For the revised question about $\mathbb{R}^2$, the answer is still no.

First, a note: every polynomial equation $f=g$ is equivalent to $f-g=0$, thus instead of talking of the locus of solutions to a set of polynomial equations, we may talk about the locus of zeros of a set of polynomials.

Let $X=\mathbb{R}^2-\{(0,0)\}$.

Suppose for contradiction $X$ was described as the locus of zeros of a set $S$ of polynomials. If $S$ consists only of the polynomial $0$, then the locus of zeros is all of $\mathbb{R}^2$, so suppose there is a nonzero polynomial $f\in S$. Now, $f$ is a polynomial potentially in both $x$ and $y$.

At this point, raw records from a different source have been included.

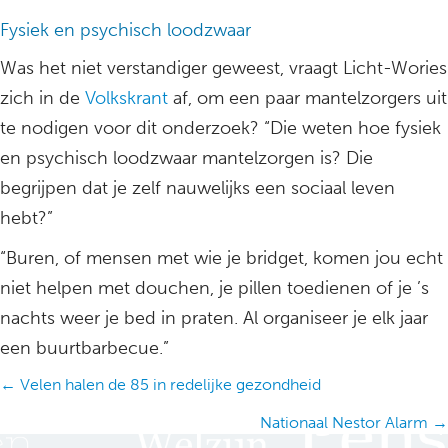
Fysiek en psychisch loodzwaar
Was het niet verstandiger geweest, vraagt Licht-Wories
zich in de
Volkskrant
af, om een paar mantelzorgers uit
te nodigen voor dit onderzoek? “Die weten hoe fysiek
en psychisch loodzwaar mantelzorgen is? Die
begrijpen dat je zelf nauwelijks een sociaal leven
hebt?”
“Buren, of mensen met wie je bridget, komen jou echt
niet helpen met douchen, je pillen toedienen of je ’s
nachts weer je bed in praten. Al organiseer je elk jaar
een buurtbarbecue.”
Posts
← Velen halen de 85 in redelijke gezondheid
navigation
Nationaal Nestor Alarm →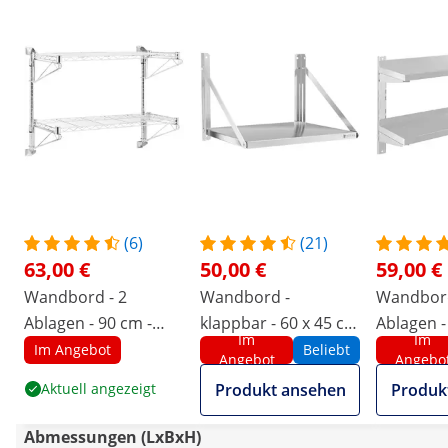
(6)
(21)
63,00 €
50,00 €
59,00 €
Wandbord - 2
Wandbord -
Wandbord
Ablagen - 90 cm -
klappbar - 60 x 45 cm
Ablagen -
Im
Im
Royal Catering
- 40 kg - Edelstahl
Im Angebot
Beliebt
Angebot
Angebo
Aktuell angezeigt
Produkt ansehen
Produk
Abmessungen (LxBxH)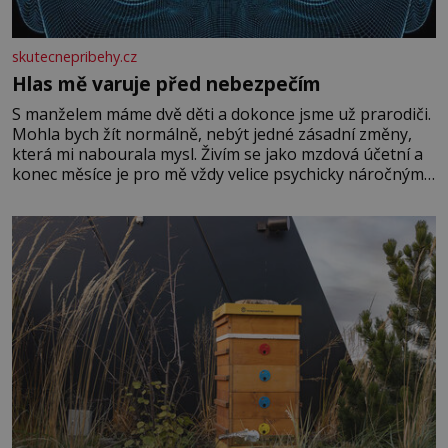
skutecnepribehy.cz
Hlas mě varuje před nebezpečím
S manželem máme dvě děti a dokonce jsme už prarodiči.
Mohla bych žít normálně, nebýt jedné zásadní změny,
která mi nabourala mysl. Živím se jako mzdová účetní a
konec měsíce je pro mě vždy velice psychicky náročným
obdobím. Od té chvíle, co máme vnoučata, mi dcera čím
dál častěji volá o pomoc, co se hlídání týče. Dalo by se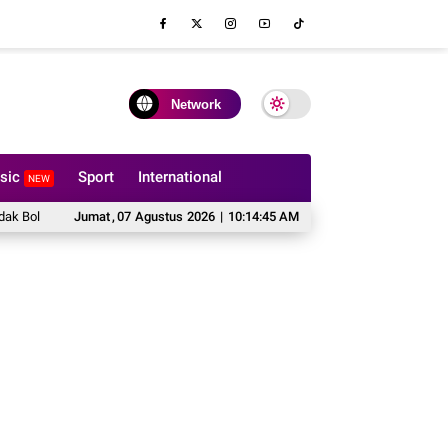
Network
sic
Sport
International
NEW
ilipat?
Hal yang Harus Dipertimbangkan Sebelum Memesan Sofa Custom
Jumat
,
07
Agustus
2026
|
10:14:46 AM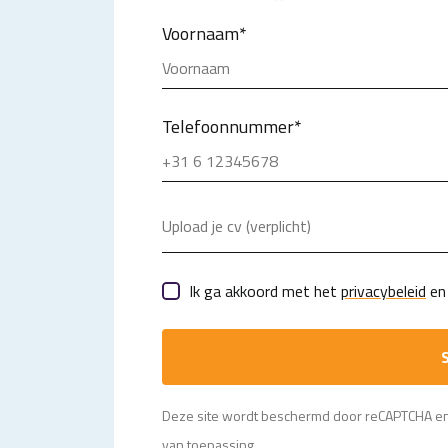
Voornaam
*
Telefoonnummer
*
Upload je cv (verplicht)
Ik ga akkoord met het
privacybeleid
en 
S
Deze site wordt beschermd door reCAPTCHA e
van toepassing.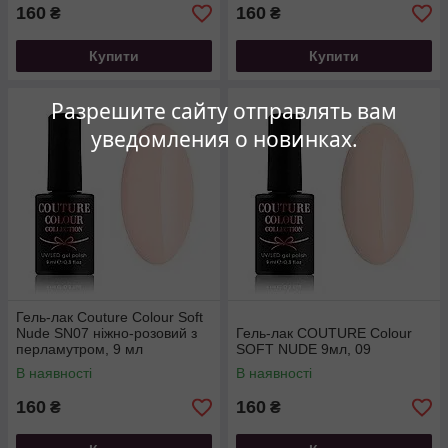
160
160
₴
₴
Купити
Купити
Разрешите сайту отправлять вам
уведомления о новинках.
Гель-лак Couture Colour Soft
Nude SN07 ніжно-розовий з
Гель-лак COUTURE Colour
перламутром, 9 мл
SOFT NUDE 9мл, 09
В наявності
В наявності
160
160
₴
₴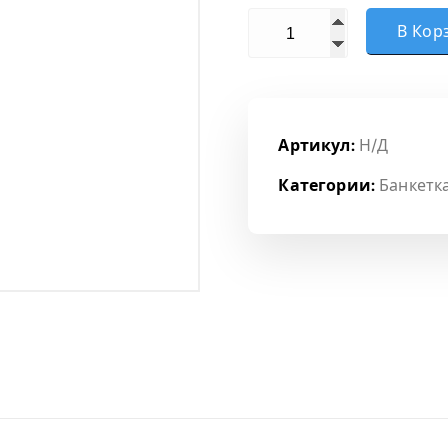
Количество товара Банке
В Кор
Артикул:
Н/Д
Категории:
Банкетк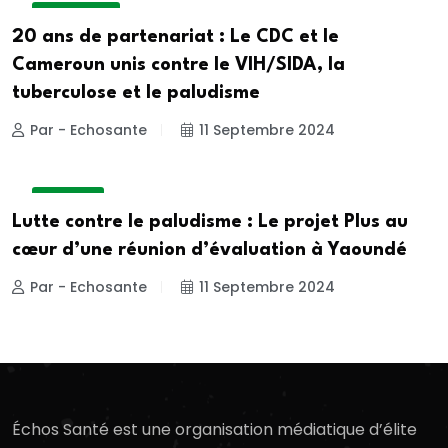
ACTUALITE
20 ans de partenariat : Le CDC et le
Cameroun unis contre le VIH/SIDA, la
tuberculose et le paludisme
Par - Echosante
11 Septembre 2024
A LA UNE
Lutte contre le paludisme : Le projet Plus au
cœur d’une réunion d’évaluation à Yaoundé
Par - Echosante
11 Septembre 2024
Échos Santé est une organisation médiatique d’élite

Case $1$: $f$ has terms involving $x$. Then if we do the substitution $y=1$, we get a nonzero polynomial, $f_x$, which involves only $x$. Since this is a one-variable nonzero polynomial, it has only finitely many zeros. So let $a$ be a value which is not a zero of $f_x$. We see that $(a,1)$ is not a zero of $f$.

Case $2$: $f$ has terms involving $y$. Similarly to above, we can find a point $(1,b)$ which is not a zero of $f$.

In conclusion, there is a point other than the origin which is not a zero of $f$. So the locus of points where the set $S$ of polynomials vanishes is necessarily smaller than $\mathbb{R}^2-\{(0,0)\}$.